また10年以上たった材は火力が強いため薪炭材として使用されます。白い芳香のある花を咲かせるニセアカシアには、花蜂のような昆虫がどこに口を差し込んだらよいかの目印として、旗弁の基部には黄色の斑点が用意されています。花は天ぷらで食べたり、アカシア酒として飲まれたりしますが、
花以外の部位にはすべて毒があるので、食べるには適していません。樹皮を食べた馬がニセアカシア中毒になった例もあり、人でも子供が樹皮を噛んで中毒になった例もあります。中毒症状は、消化器系の異常と神経症状がみられ、腸管運動の低下、便秘や、興奮と沈欝の反復、全身の筋肉の痙攣、舌麻痺などがあります。
ニセアカシアの特徴
樹高は20~25mになり、葉は初夏には白色の総状花序で蝶形花を垂らします。ニセアカシアの葉は奇数羽状複葉で、一つの葉が多数のパーツ(小葉)に分かれています。葉の中央にある軸の左右に5~10対の小葉が対生してついています。小葉はたまご形または楕円形で、長さ3㎝前後、先は円形になります。

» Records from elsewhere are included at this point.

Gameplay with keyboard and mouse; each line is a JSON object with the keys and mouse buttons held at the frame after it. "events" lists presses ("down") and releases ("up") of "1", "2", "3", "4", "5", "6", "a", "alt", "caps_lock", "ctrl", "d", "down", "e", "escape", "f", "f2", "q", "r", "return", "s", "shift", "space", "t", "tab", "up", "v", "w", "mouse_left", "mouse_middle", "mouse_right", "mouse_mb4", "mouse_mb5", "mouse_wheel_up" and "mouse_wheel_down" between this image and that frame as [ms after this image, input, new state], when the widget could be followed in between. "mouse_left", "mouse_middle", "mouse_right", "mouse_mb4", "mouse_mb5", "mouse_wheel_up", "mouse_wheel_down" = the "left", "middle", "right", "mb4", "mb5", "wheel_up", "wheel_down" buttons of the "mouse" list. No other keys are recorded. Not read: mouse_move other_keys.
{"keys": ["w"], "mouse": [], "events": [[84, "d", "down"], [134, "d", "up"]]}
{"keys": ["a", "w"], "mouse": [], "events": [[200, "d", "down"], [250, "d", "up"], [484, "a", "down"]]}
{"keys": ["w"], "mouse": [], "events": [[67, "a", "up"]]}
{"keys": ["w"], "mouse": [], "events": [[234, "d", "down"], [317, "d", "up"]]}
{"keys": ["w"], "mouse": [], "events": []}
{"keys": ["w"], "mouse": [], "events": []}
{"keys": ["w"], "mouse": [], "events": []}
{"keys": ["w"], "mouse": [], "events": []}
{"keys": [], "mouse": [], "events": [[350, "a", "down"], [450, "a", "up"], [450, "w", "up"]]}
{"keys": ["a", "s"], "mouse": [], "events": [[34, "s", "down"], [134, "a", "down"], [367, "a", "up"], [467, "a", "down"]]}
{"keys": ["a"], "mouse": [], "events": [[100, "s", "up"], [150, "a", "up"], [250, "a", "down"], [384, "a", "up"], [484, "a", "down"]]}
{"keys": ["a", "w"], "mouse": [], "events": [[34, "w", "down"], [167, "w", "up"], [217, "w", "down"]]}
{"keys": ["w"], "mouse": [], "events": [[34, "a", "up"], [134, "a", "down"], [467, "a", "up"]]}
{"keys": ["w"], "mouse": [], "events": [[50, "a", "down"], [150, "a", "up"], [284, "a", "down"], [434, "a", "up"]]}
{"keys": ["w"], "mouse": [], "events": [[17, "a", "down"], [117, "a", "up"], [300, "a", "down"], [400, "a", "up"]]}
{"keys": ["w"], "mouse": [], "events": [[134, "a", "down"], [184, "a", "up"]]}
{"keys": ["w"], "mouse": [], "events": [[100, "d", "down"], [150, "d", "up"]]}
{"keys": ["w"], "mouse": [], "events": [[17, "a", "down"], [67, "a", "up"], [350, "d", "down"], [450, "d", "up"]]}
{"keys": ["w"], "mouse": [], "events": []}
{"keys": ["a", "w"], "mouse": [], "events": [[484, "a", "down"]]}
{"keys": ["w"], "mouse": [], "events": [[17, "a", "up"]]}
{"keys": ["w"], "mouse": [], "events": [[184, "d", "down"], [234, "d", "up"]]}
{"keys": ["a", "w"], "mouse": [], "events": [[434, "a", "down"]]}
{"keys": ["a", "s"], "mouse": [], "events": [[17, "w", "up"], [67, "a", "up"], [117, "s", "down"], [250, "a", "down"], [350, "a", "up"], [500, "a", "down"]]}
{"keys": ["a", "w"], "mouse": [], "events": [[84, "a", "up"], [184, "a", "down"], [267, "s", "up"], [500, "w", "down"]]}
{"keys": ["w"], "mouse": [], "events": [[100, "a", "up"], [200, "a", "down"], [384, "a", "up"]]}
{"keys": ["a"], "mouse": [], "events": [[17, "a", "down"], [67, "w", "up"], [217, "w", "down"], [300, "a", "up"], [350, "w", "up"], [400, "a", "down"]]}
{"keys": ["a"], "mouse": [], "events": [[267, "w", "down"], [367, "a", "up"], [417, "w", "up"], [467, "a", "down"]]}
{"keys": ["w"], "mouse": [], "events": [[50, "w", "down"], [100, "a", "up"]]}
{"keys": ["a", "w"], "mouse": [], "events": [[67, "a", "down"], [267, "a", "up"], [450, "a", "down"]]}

5~6月に白い蝶形の花を10~15㎝ほどの房状に大量に咲かせます。きれいな花が咲くことから観賞用として価値が高く、街路樹や公園などに使用されることが多くあります。ただ風で倒れやすいこともあり、庭木にはあまり向かない品種です。葉、果実、樹皮には毒性があるので、注意が必要です。
成長が早く、他の木本類が生育できない痩せた土地でも育つので、緑化資材として知られています。このため古くから砂防、治山などの現場で活用されており、日本の禿山、煙害地などの復旧に大きく貢献してきた樹でもあります。
また北海道では耕作放棄地などの管理が放棄された土地にニセアカシアが広く分布しています。また材が堅くゆっくり燃焼し、火持ちが良いことから薪炭材として利用されてきました。1950年代までは、一般の家庭で暖房、炊事、風呂の焚き付けに使う火力として多く使用されていました。
花は藤の花のような感じで房状に白い蝶形の花をたくさんつけます。この花には甘い香りがありこの花からとれる蜂蜜は高級品です。花の後にできる実は、無毛の幅広い線形で、熟すと2片に裂けます。長さは8㎝ほどで、平たい鞘に包まれて4~5個の豆ができます。